Provide the records once more, identical to the original.

■ **INFORMATION SUPPLIED**:

•••

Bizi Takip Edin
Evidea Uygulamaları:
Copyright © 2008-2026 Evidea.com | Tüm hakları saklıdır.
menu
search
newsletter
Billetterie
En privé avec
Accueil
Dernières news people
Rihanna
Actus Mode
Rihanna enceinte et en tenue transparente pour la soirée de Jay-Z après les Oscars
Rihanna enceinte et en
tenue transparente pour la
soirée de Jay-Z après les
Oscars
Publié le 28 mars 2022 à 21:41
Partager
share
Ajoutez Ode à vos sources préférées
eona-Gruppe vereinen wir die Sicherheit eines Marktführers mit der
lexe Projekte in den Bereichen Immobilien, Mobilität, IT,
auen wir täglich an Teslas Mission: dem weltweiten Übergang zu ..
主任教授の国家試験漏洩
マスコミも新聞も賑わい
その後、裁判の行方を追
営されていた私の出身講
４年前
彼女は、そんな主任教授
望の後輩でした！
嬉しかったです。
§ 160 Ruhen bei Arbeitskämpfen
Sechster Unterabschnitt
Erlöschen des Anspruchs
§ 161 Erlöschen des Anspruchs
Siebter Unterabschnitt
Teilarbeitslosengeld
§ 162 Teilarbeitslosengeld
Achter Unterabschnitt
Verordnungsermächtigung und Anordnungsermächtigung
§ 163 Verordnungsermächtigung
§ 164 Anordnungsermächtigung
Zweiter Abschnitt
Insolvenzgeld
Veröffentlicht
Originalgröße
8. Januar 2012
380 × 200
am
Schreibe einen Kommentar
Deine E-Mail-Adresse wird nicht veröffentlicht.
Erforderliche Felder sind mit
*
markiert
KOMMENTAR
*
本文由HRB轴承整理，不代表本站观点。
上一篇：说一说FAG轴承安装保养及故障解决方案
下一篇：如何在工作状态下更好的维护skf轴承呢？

•••

■ **YOUR SOLUTION**:
Bizi Takip Edin
Evidea Uygulamaları:
Copyright © 2008-2026 Evidea.com | Tüm hakları saklıdır.
menu
search
newsletter
Billetterie
En privé avec
Accueil
Dernières news people
Rihanna
Actus Mode
Rihanna enceinte et en tenue transparente pour la soirée de Jay-Z après les Oscars
Rihanna enceinte et en
tenue transparente pour la
soirée de Jay-Z après les
Oscars
Publié le 28 mars 2022 à 21:41
Partager
share
Ajoutez Ode à vos sources préférées
eona-Gruppe vereinen wir die Sicherheit eines Marktführers mit der
lexe Projekte in den Bereichen Immobilien, Mobilität, IT,
auen wir täglich an Teslas Mission: dem weltweiten Übergang zu ..
主任教授の国家試験漏洩
マスコミも新聞も賑わい
その後、裁判の行方を追
営されていた私の出身講
４年前
彼女は、そんな主任教授
望の後輩でした！
嬉しかったです。
§ 160 Ruhen bei Arbeitskämpfen
Sechster Unterabschnitt
Erlöschen des Anspruchs
§ 161 Erlöschen des Anspruchs
Siebter Unterabschnitt
Teilarbeitslosengeld
§ 162 Teilarbeitslosengeld
Achter Unterabschnitt
Verordnungsermächtigung und Anordnungsermächtigung
§ 163 Verordnungsermächtigung
§ 164 Anordnungsermächtigung
Zweiter Abschnitt
Insolvenzgeld
Veröffentlicht
Originalgröße
8. Januar 2012
380 × 200
am
Schreibe einen Kommentar
Deine E-Mail-Adresse wird nicht veröffentlicht.
Erforderliche Felder sind mit
*
markiert
KOMMENTAR
*
本文由HRB轴承整理，不代表本站观点。
上一篇：说一说FAG轴承安装保养及故障解决方案
下一篇：如何在工作状态下更好的维护skf轴承呢？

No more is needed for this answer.